RIP Bethesda Launcher: Here’s how its nearly full transfer to Steam will work
Enlarge / Bethesda will finally dispose of its publisher-exclusive PC-game launcher starting in April. (credit: Getty Images / Sam Machkovech)
In a welcome change of pace, a video game maker has announced the retirement of a "launcher" app for PCs, as opposed to announcing and releasing yet another one to a crowded market.
Bethesda Launcher, as maintained by the game maker and publisher of the same name, will fully shut down at some point in "May," the company announced on Tuesday. Thankfully, affected users will get to carry every BL purchase and license over to Valve's Steam storefront starting in "early April."
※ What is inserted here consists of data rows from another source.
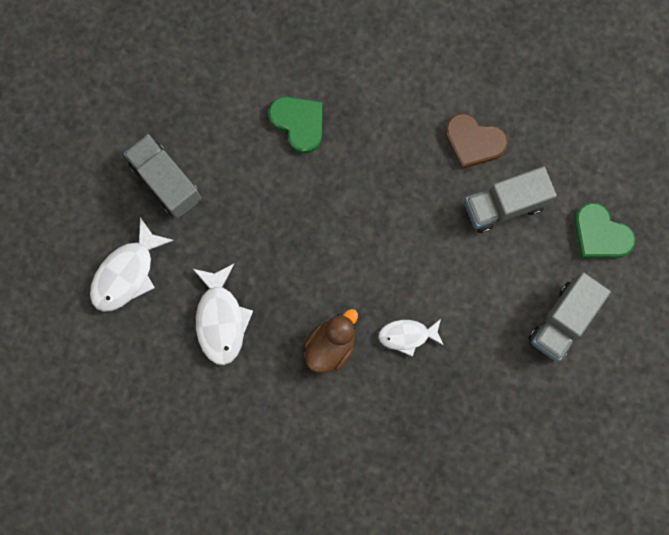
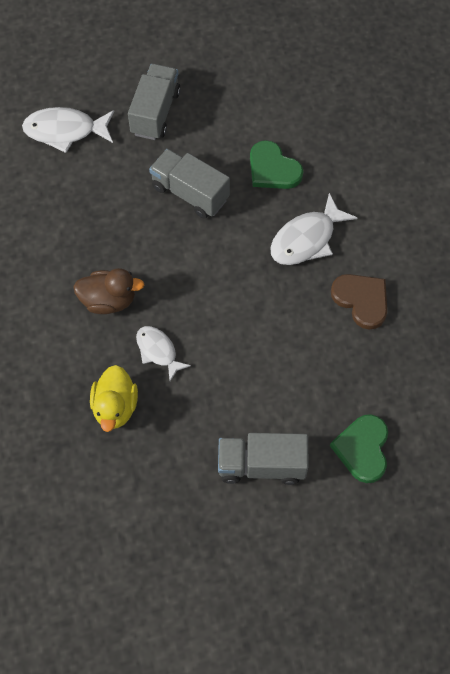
camera: 55 degrees right, 15 degrees down
(221, 319) = (74, 212): white fish -> white fish (306, 239)
(299, 123) = (273, 169): green heart -> green heart turned 120 degrees clockwise
(435, 403) = (115, 407): none -> yellow duck
(473, 142) = (361, 300): brown heart -> brown heart turned 150 degrees clockwise
(504, 205) = (326, 357): grey truck -> grey truck (190, 193)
This week's announcement FAQ does not clarify exactly how license transfers will be handled, leaving us to assume that users will log in with their affected credentials to a website and receive a list of Steam redemption codes. In promising news, Bethesda insists that all games' paid DLC and microtransaction currencies will transfer to the Steam versions seamlessly, so long as players log into a Bethesda.net account while in-game. The same goes for Fallout 76's "Fallout 1st" membership, though any recurring subscriptions handled via BL will not auto-renew in April and beyond. Those users will have to set up a new subscription plan via the game's Steam version.